Mr Cable caused a political storm when he told undercover reporters from the newspaper being in coalition was "like fighting a war" and that he could use the "nuclear option" of resigning.

He was also barred from ruling on the proposed takeover of BSkyB by Mr Murdoch's News Corporation and lost all such media regulatory powers to Culture Secretary Jeremy Hunt.

After the sting Mr Cable, in an exclusive interview with the Richmond and Twickenham Times, said "great damage" had been done.

"All my colleagues, of all parties, feel very strongly that some great damage has been done by this," he said.

In December, Mr Burstow featured in another Telegraph story, in which it was claimed he had been recorded saying: "I don't want you to trust David Cameron ... in the sense that you believe he's suddenly become a cuddly liberal.

"Well, he hasn't. He's still a Conservative and he has values that I don't share."

Kingston and Surbiton MP Ed Davey was also a victim of the Telegraph stings.

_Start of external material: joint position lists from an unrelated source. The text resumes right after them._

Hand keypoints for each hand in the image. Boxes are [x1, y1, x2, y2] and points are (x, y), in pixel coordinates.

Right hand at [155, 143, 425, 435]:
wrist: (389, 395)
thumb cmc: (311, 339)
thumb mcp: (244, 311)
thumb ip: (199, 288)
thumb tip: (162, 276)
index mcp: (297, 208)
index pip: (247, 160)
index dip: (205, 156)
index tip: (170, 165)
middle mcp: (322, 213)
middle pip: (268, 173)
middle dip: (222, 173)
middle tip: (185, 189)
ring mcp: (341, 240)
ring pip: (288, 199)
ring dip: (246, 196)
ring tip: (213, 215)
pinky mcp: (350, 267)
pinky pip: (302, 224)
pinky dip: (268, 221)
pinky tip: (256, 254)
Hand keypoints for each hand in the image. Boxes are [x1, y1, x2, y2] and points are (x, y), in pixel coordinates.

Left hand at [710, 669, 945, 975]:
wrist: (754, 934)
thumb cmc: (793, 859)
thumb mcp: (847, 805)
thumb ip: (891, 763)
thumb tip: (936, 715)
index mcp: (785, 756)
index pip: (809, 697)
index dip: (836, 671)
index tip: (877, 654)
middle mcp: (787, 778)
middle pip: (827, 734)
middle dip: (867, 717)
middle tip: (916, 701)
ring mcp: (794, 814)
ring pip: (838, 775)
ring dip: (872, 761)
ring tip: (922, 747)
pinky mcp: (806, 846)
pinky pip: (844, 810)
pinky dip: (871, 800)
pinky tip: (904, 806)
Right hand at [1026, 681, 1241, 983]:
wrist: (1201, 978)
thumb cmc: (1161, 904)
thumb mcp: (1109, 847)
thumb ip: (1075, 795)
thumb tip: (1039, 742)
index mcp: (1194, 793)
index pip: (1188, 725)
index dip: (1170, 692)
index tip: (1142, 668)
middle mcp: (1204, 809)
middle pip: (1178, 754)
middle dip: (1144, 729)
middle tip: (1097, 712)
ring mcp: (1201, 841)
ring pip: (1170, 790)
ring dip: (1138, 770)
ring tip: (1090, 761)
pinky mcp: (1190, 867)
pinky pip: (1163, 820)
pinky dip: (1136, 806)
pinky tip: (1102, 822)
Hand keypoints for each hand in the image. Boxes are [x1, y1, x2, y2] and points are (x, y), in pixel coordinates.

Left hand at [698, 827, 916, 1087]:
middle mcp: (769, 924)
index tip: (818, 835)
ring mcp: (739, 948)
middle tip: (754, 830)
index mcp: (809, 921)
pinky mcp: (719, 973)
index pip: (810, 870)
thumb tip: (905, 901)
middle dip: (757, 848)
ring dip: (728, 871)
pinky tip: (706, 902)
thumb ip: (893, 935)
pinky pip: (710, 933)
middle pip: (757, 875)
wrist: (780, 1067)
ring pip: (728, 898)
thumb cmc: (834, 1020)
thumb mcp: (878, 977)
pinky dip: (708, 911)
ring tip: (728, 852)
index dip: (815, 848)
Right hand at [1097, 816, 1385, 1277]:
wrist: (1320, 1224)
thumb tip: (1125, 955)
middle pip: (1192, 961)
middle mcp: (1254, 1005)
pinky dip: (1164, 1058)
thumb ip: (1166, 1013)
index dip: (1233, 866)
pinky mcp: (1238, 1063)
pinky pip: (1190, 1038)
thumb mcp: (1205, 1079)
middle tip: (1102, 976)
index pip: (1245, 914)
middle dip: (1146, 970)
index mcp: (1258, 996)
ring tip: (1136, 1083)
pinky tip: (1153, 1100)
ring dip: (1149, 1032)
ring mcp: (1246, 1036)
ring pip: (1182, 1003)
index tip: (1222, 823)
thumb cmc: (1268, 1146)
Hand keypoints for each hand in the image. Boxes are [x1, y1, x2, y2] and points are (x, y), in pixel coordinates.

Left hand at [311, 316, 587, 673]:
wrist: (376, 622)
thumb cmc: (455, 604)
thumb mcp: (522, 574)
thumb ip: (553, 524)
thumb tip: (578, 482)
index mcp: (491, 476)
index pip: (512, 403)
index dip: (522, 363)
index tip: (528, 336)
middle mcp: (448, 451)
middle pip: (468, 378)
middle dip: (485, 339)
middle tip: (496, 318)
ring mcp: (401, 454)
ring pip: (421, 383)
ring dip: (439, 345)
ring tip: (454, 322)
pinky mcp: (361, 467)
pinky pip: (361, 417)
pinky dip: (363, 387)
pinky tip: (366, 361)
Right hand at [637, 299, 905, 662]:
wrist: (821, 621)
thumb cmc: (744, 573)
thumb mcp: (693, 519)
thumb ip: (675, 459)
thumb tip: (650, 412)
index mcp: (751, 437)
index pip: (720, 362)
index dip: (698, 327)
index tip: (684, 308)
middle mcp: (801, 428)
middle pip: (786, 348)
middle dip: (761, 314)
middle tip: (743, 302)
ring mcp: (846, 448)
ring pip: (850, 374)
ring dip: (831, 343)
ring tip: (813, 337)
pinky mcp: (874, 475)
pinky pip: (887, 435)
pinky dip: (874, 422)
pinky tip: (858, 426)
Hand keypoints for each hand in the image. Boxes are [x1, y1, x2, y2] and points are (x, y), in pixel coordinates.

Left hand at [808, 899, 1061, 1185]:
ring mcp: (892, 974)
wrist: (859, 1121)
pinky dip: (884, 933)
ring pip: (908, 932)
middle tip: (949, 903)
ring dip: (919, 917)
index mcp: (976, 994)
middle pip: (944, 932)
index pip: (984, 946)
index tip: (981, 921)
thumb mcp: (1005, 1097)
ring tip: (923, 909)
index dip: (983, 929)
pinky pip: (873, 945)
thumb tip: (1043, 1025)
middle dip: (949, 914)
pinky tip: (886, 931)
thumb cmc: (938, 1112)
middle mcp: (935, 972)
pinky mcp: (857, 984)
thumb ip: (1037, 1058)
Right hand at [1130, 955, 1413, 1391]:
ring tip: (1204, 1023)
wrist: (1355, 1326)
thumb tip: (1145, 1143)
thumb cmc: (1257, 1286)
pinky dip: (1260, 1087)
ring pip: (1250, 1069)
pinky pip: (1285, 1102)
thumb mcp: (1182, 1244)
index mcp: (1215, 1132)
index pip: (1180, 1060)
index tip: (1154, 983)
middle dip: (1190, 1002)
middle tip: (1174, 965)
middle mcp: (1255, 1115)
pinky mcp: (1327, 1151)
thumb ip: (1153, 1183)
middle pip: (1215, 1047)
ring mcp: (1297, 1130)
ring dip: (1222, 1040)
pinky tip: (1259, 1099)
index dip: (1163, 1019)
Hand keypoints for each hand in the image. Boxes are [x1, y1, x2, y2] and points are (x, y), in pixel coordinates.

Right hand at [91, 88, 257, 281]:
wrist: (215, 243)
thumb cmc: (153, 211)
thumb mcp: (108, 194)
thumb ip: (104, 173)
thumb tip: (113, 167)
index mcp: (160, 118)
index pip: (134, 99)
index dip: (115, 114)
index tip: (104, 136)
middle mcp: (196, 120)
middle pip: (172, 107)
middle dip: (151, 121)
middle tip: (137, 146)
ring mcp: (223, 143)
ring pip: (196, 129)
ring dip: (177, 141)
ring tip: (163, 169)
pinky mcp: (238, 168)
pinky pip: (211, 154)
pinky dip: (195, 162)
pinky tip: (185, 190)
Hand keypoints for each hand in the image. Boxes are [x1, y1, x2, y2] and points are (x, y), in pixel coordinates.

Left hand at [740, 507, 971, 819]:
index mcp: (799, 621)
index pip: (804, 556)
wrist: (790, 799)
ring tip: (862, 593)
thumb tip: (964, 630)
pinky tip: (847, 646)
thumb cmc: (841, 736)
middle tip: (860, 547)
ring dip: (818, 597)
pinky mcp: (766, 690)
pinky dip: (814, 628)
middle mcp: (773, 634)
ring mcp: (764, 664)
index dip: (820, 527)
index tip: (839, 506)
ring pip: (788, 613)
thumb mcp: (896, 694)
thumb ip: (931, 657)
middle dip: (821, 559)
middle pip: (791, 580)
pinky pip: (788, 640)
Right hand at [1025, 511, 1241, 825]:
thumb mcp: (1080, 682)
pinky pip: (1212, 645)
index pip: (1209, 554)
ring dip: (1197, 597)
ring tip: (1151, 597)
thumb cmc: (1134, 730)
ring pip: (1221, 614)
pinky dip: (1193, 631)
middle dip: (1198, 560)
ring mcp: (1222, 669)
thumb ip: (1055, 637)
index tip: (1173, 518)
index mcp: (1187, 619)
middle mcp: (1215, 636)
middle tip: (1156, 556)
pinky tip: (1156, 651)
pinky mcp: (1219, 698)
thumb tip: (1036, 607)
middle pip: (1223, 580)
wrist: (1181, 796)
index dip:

Mr Davey, a business minister, was quoted as saying he was "gobsmacked" by a decision to cut child benefits to for higher-rate taxpayers.

Around 200 people contacted the PCC after the stories were published in December and Commons Leader Sir George Young led complaints that the undercover methods undermined democracy.

Defending its tactics, the newspaper told the PCC that the operation had proved that Lib Dem ministers - as it had been informed by unnamed senior Conservative sources - "were not consistent in their private and public statements" about the coalition.

But the watchdog said the initial evidence was insufficiently strong to warrant the level of intrusion and that the ministers concerned were asked "to comment on a series of policy issues with the evident intent of establishing on which subject they might say something newsworthy".

Mr Farron said: "I am pleased that the PCC has upheld our complaint and defended the vital principle that MPs of all parties should be able to talk freely to their constituents in their constituency surgeries."